Last week, anime shitposter Clive Frederick Palmer began sending text messages to Australians encouraging them to vote for his United Australia Party. “Make Australia Great,” they read, echoing the bright yellow billboards posted by highways, which themselves echo US president Donald Trump’s “Make America Great Again” slogan. “Vote 1 United Australia Party, Clive Palmer.” Ad News notes that the messages appeared to be geo-targeted, with messages relevant to the recipient’s state.
Many recipients of the unsolicited messages have reacted with bewilderment, anger and confusion. Some wondered how the politician got his hands on their phone numbers, or whether such unsolicited mass texts were legal.
Apparently, they are.
Okay what dodgy website sold my phone number to Clive Palmer?
— Shaun Bright (@ShaunBright94) January 11, 2019
I want to know how Clive Palmer and his political party got my unlisted phone number so he can spam me via SMS for votes. I'm with Telstra so they have some explaining to do as well, are they selling our phone numbers?@telstracareers @Telstra @clivepalmerm #palmerunitedparty
— VanMan (@T5VanMan) January 11, 2019
“Under the Privacy Act all registered political parties are entitled to contact Australians via text,” Palmer told ABC News. Via SBS News, the Australian Communications and Media authority confirms that Palmer’s texts are legally sound. As Palmer’s texts are not attempting to sell anything, are being sent by a registered political party, and identify who has authorised them, they are not prohibited under the 2003 Spam Act.
This means that, in this instance, Palmer is technically correct – the worst kind of correct if you’re trying to make friends and influence people.

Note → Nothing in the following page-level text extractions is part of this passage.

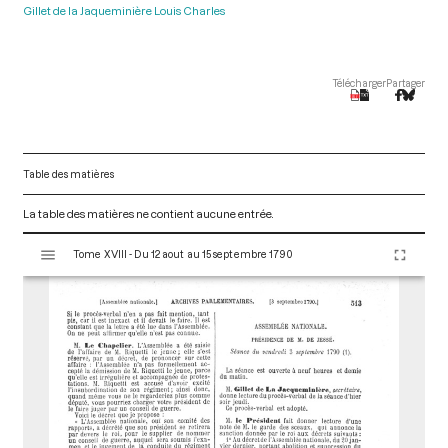
Gillet de la Jaqueminière Louis Charles
Télécharger
Partager
Table des matières
La table des matières ne contient aucune entrée.
V
Tome XVIII - Du 12 aout au 15 septembre 1790
i
s
u
a
l
i
s
e
u
r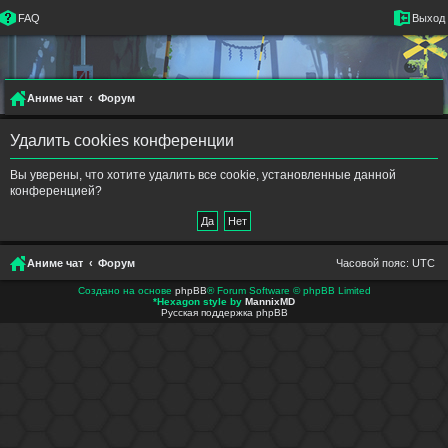
FAQ
Выход
Аниме чат
Форум
Удалить cookies конференции
Вы уверены, что хотите удалить все cookie, установленные данной
конференцией?
Аниме чат
Форум
Часовой пояс:
UTC
Создано на основе
phpBB
® Forum Software © phpBB Limited
*
Hexagon style by
MannixMD
Русская поддержка phpBB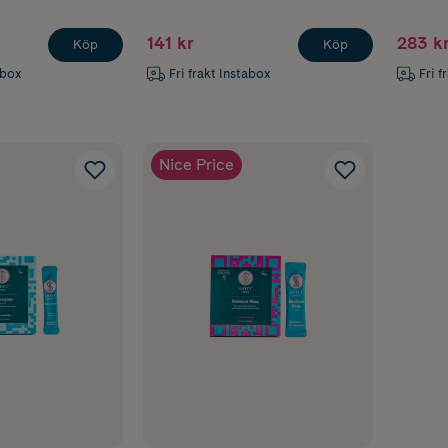
141 kr
283 k
Köp
Köp
abox
Fri frakt Instabox
Fri f
Nice Price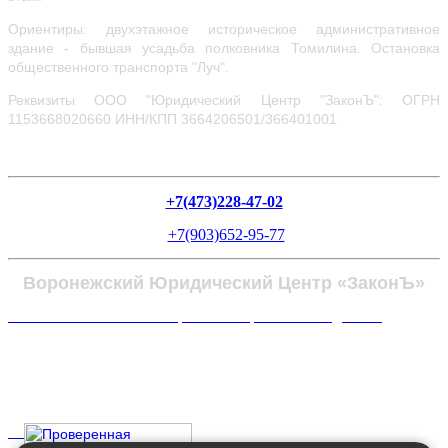
Ориентиры: двухэтажное историческое административное
здание - бывшая усадьба полковника Томилина. Остановка
общественного транспорта "Луч".
Реквизиты ООО "Юридический Центр "ЗаконЪ": ОГРН
1153668020660
ИНН/КПП 3664206501/366401001
+7(473)228-47-02
+7(903)652-95-77
Воронежский Юридический Центр «ЗаконЪ»
Политика в отношении обработки персональных данных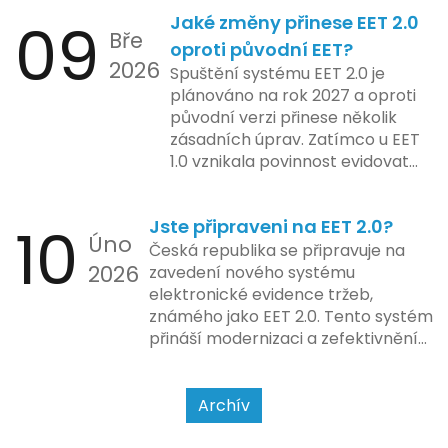
Od elektronických tlačítkových
2024 zahrnuje kompletní
09
Jaké změny přinese EET 2.0
pokladen, co se občas zasekly, až
integraci systému EET 2.0 do
Bře
po ty nejmodernější dotykové
praxe, s povinností prodejců
oproti původní EET?
2026
systémy, co umí pomalu i kafe
zapojit se do nového systému,
Spuštění systému EET 2.0 je
uvařit. A jedno vím jistě: legislativa
včetně zvýšeného dohledu nad
plánováno na rok 2027 a oproti
se mění, ale základní pravidlo
dodržováním pravidel.
původní verzi přinese několik
zůstává – pokladna musí šlapat
zásadních úprav. Zatímco u EET
jako hodinky. Jinak jsou problémy.
1.0 vznikala povinnost evidovat
tržbu podle formy platby – tedy
zda šlo o hotovost nebo
10
Jste připraveni na EET 2.0?
bezhotovostní transakci – nově
Úno
se má tato povinnost odvíjet od
Česká republika se připravuje na
2026
povahy podnikatelské činnosti a
zavedení nového systému
způsobu interakce se
elektronické evidence tržeb,
zákazníkem.
známého jako EET 2.0. Tento systém
přináší modernizaci a zefektivnění
dosavadního procesu, což by mělo
usnadnit život podnikatelům i
kontrolním orgánům. Podívejme se
Archív
na hlavní změny, které EET 2.0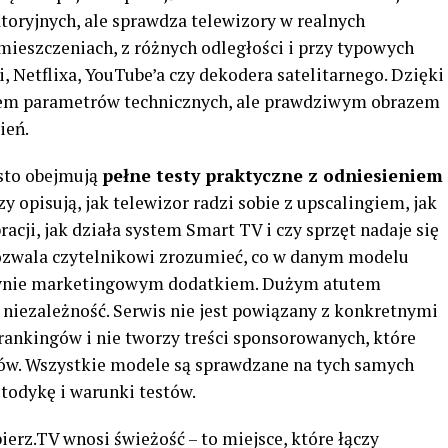
toryjnych, ale sprawdza telewizory w realnych
mieszczeniach, z różnych odległości i przy typowych
, Netflixa, YouTube’a czy dekodera satelitarnego. Dzięki
niem parametrów technicznych, ale prawdziwym obrazem
ień.
ęsto obejmują
pełne testy praktyczne z odniesieniem
zy opisują, jak telewizor radzi sobie z upscalingiem, jak
cji, jak działa system Smart TV i czy sprzęt nadaje się
pozwala czytelnikowi zrozumieć, co w danym modelu
jedynie marketingowym dodatkiem. Dużym atutem
i niezależność. Serwis nie jest powiązany z konkretnymi
rankingów i nie tworzy treści sponsorowanych, które
ów. Wszystkie modele są sprawdzane na tych samych
etodykę i warunki testów.
ierz.TV wnosi świeżość – to miejsce, które łączy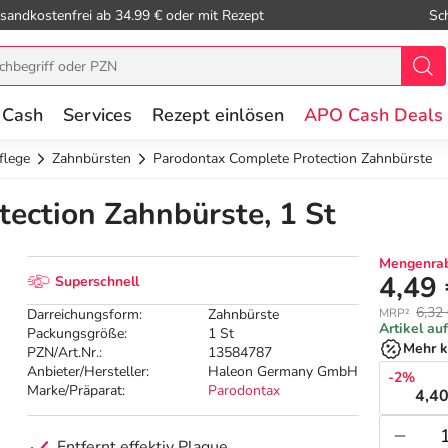
sandkostenfrei ab 34.99 € oder mit Rezept
Sc
 Cash
Services
Rezept einlösen
APO Cash Deals
flege
Zahnbürsten
Parodontax Complete Protection Zahnbürste
ection Zahnbürste, 1 St
Mengenrab
4,49
Superschnell
6,32
Darreichungsform:
Zahnbürste
MRP²
Artikel au
Packungsgröße:
1 St
Mehr k
PZN/Art.Nr.:
13584787
Anbieter/Hersteller:
Haleon Germany GmbH
-2%
Marke/Präparat:
Parodontax
4,40
Entfernt effektiv Plaque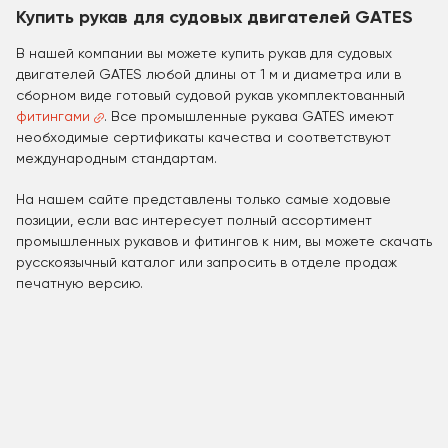
Купить рукав для судовых двигателей GATES
В нашей компании вы можете купить рукав для судовых
двигателей GATES любой длины от 1 м и диаметра или в
сборном виде готовый судовой рукав укомплектованный
фитингами
. Все промышленные рукава GATES имеют
необходимые сертификаты качества и соответствуют
международным стандартам.
На нашем сайте представлены только самые ходовые
позиции, если вас интересует полный ассортимент
промышленных рукавов и фитингов к ним, вы можете скачать
русскоязычный каталог или запросить в отделе продаж
печатную версию.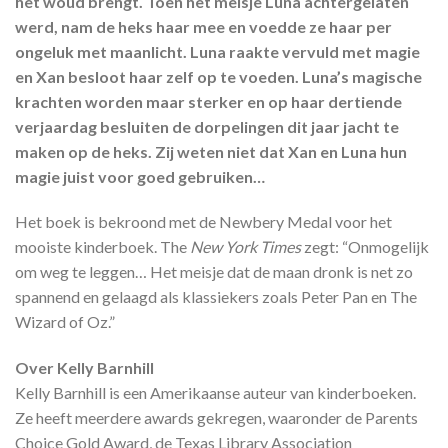
het woud brengt. Toen het meisje Luna achtergelaten
werd, nam de heks haar mee en voedde ze haar per
ongeluk met maanlicht. Luna raakte vervuld met magie
en Xan besloot haar zelf op te voeden. Luna’s magische
krachten worden maar sterker en op haar dertiende
verjaardag besluiten de dorpelingen dit jaar jacht te
maken op de heks. Zij weten niet dat Xan en Luna hun
magie juist voor goed gebruiken…
Het boek is bekroond met de Newbery Medal voor het
mooiste kinderboek. The
New York Times
zegt: “Onmogelijk
om weg te leggen… Het meisje dat de maan dronk is net zo
spannend en gelaagd als klassiekers zoals Peter Pan en The
Wizard of Oz.”
Over Kelly Barnhill
Kelly Barnhill is een Amerikaanse auteur van kinderboeken.
Ze heeft meerdere awards gekregen, waaronder de Parents
Choice Gold Award, de Texas Library Association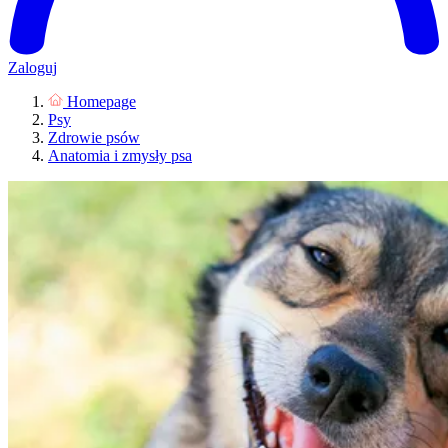
Zaloguj
Homepage
Psy
Zdrowie psów
Anatomia i zmysły psa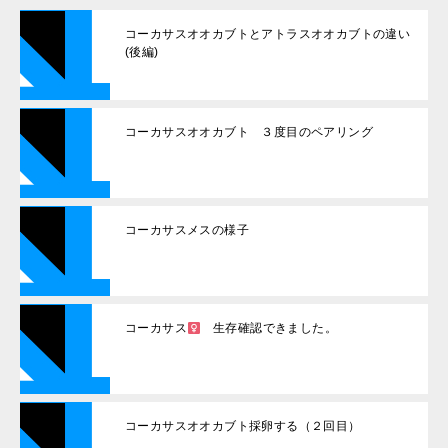
コーカサスオオカブトとアトラスオオカブトの違い
(後編)
コーカサスオオカブト ３度目のペアリング
コーカサスメスの様子
コーカサス
生存確認できました。
コーカサスオオカブト採卵する（２回目）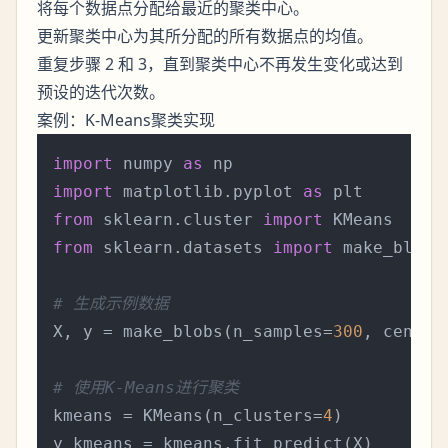
将每个数据点分配给最近的聚类中心。
更新聚类中心为其所分配的所有数据点的均值。
重复步骤 2 和 3，直到聚类中心不再发生变化或达到
预设的迭代次数。
案例：K-Means聚类实现
import
 numpy 
as
import
 matplotlib.pyplot 
as
from
 sklearn.cluster 
import
from
 sklearn.datasets 
import
 make_blobs

# 生成示例数据
X, y = make_blobs(n_samples=
300
, center
# 使用K-Means进行聚类
kmeans = KMeans(n_clusters=
4
)

y_kmeans = kmeans.fit_predict(X)
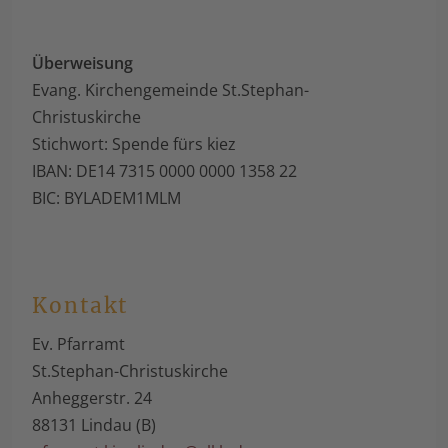
Überweisung
Evang. Kirchengemeinde St.Stephan-
Christuskirche
Stichwort: Spende fürs kiez
IBAN: DE14 7315 0000 0000 1358 22
BIC: BYLADEM1MLM
Kontakt
Ev. Pfarramt
St.Stephan-Christuskirche
Anheggerstr. 24
88131 Lindau (B)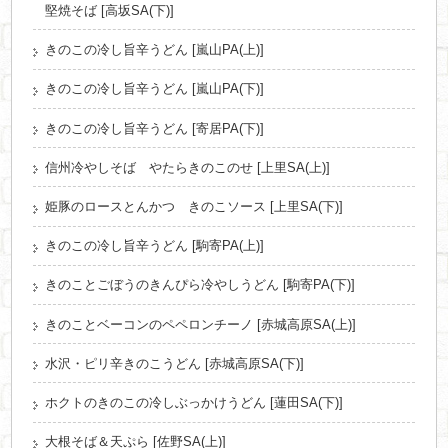
堅焼そば [高坂SA(下)]
きのこの冷し旨辛うどん [嵐山PA(上)]
きのこの冷し旨辛うどん [嵐山PA(下)]
きのこの冷し旨辛うどん [寄居PA(下)]
信州冷やしそば やたらきのこのせ [上里SA(上)]
姫豚のロースとんかつ きのこソース [上里SA(下)]
きのこの冷し旨辛うどん [駒寄PA(上)]
きのことごぼうのきんぴら冷やしうどん [駒寄PA(下)]
きのことベーコンのペペロンチーノ [赤城高原SA(上)]
水沢・ピリ辛きのこうどん [赤城高原SA(下)]
ホクトのきのこの冷しぶっかけうどん [蓮田SA(下)]
大根そば＆天ぷら [佐野SA(上)]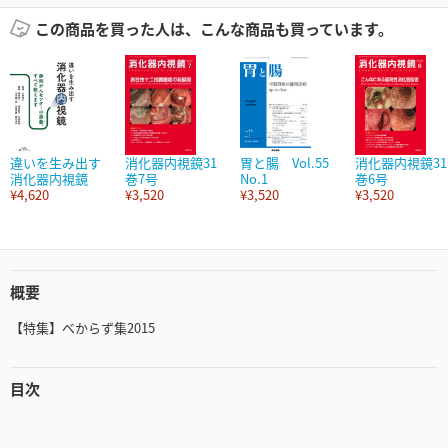
この商品を買った人は、こんな商品も買っています。
違いを生み出す
消化器内視鏡31
胃と腸 Vol.55
消化器内視鏡31
消化器内視鏡
巻7号
No.1
巻6号
¥4,620
¥3,520
¥3,520
¥3,520
概要
【特集】べからず集2015
目次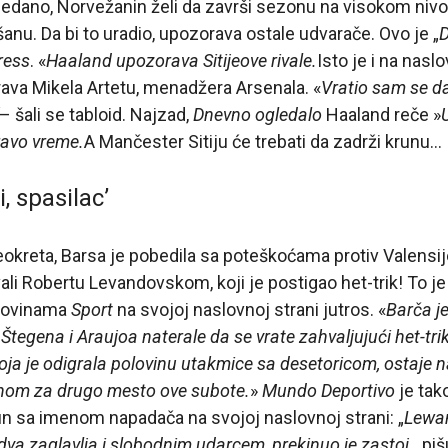
gledano, Norvežanin želi da završi sezonu na visokom nivo
šanu. Da bi to uradio, upozorava ostale udvarače. Ovo je „
D
ress
. «
Haaland upozorava Sitijeove rivale.
Isto je i na nasl
ava Mikela Artetu, menadžera Arsenala. «
Vratio sam se 
– šali se tabloid. Najzad,
Dnevno ogledalo
Haaland reče »
ravo vreme.
A Mančester Sitiju će trebati da zadrži krunu…
 spasilac’
reta, Barsa je pobedila sa poteškoćama protiv Valensije
li Robertu Levandovskom, koji je postigao het-trik! To 
 novinama
Sport
na svojoj naslovnoj strani jutros. «
Barča j
r Štegena i Araujoa naterale da se vrate zahvaljujući het-tri
koja je odigrala polovinu utakmice sa desetoricom, ostaje
onom za drugo mesto ove subote.
»
Mundo Deportivo
je tak
un sa imenom napadača na svojoj naslovnoj strani: „
Lewan
 dva zaglavlja i slobodnim udarcem, prekinuo je zastoj
„, pi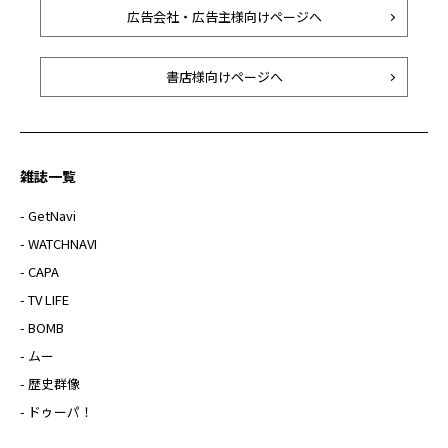
広告会社・広告主様向けページへ
書店様向けページへ
雑誌一覧
- GetNavi
- WATCHNAVI
- CAPA
- TV LIFE
- BOMB
- ムー
- 歴史群像
- ドゥーパ！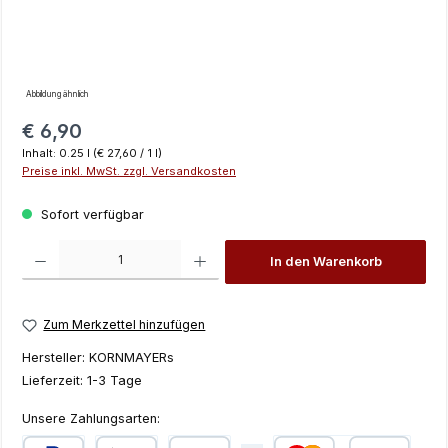
Abbildung ähnlich
Regulärer Preis:
€ 6,90
Inhalt:
0.25 l
(€ 27,60 / 1 l)
Preise inkl. MwSt. zzgl. Versandkosten
Sofort verfügbar
Produkt Anzahl: Gib den gewünschten Wert ein oder benutze die Schaltfläch
In den Warenkorb
Zum Merkzettel hinzufügen
Hersteller:
KORNMAYERs
Lieferzeit:
1-3 Tage
Unsere Zahlungsarten: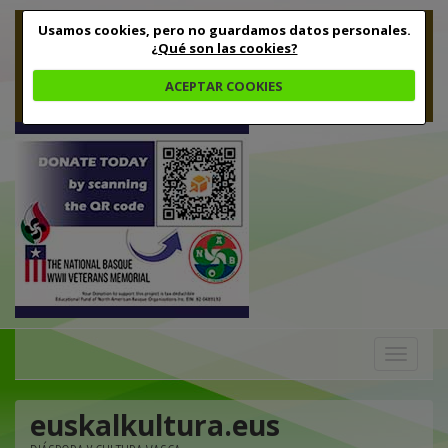
Usamos cookies, pero no guardamos datos personales.
¿Qué son las cookies?
ACEPTAR COOKIES
Toggle
navigation
euskalkultura.eus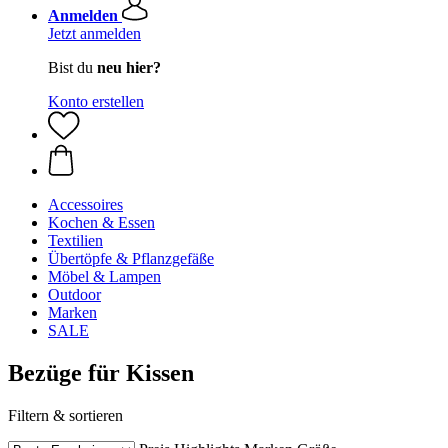
Anmelden
Jetzt anmelden
Bist du
neu hier?
Konto erstellen
Accessoires
Kochen & Essen
Textilien
Übertöpfe & Pflanzgefäße
Möbel & Lampen
Outdoor
Marken
SALE
Bezüge für Kissen
Filtern & sortieren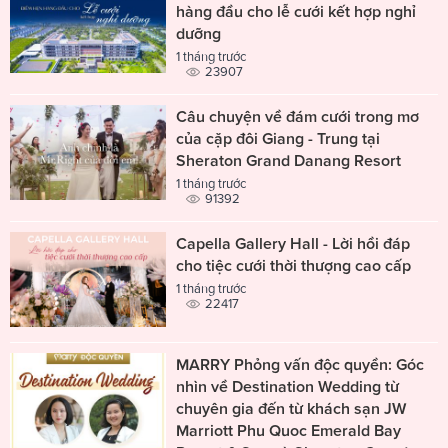
hàng đầu cho lễ cưới kết hợp nghỉ
dưỡng
1 tháng trước
23907
Câu chuyện về đám cưới trong mơ
của cặp đôi Giang - Trung tại
Sheraton Grand Danang Resort
1 tháng trước
91392
Capella Gallery Hall - Lời hồi đáp
cho tiệc cưới thời thượng cao cấp
1 tháng trước
22417
MARRY Phỏng vấn độc quyền: Góc
nhìn về Destination Wedding từ
chuyên gia đến từ khách sạn JW
Marriott Phu Quoc Emerald Bay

— Bruce Moyle (@bmoyle) January 11, 2019
— Chris Mayer (@chrismayer) January 11, 2019
According to ABC News, Palmer intends to continue sending the text messages, apparently viewing the campaign as a rousing success. He claims to have had over 265,000 visits to the United Australia Party’s website in response to the text messages, and to have sent them to 5.6 million phones (though he did not know how this number was calculated).
Compared the the number of complaints he received, this seems like a fairly good hit rate. The Maitland Mercury reports that a United Australia Party spokesperson confirmed they received over 3000 direct complaints about the text messages via email or reply text. Many also appear to be venting about it on social media.
Sadly, there isn’t much you can do as an individual to stop Palmer texting you, as there’s no way to unsubscribe. Speaking to Triple J Hack, Dr Andrews Hughes of the Australian National University states that it’s a low cost method of communication that bypasses filters people may have set up on their email.
If Palmer’s texts are really getting on your nerves, the best you can do is block his number like a needy ex who gets drunk too often. Hopefully, like your ex, he’ll eventually move on.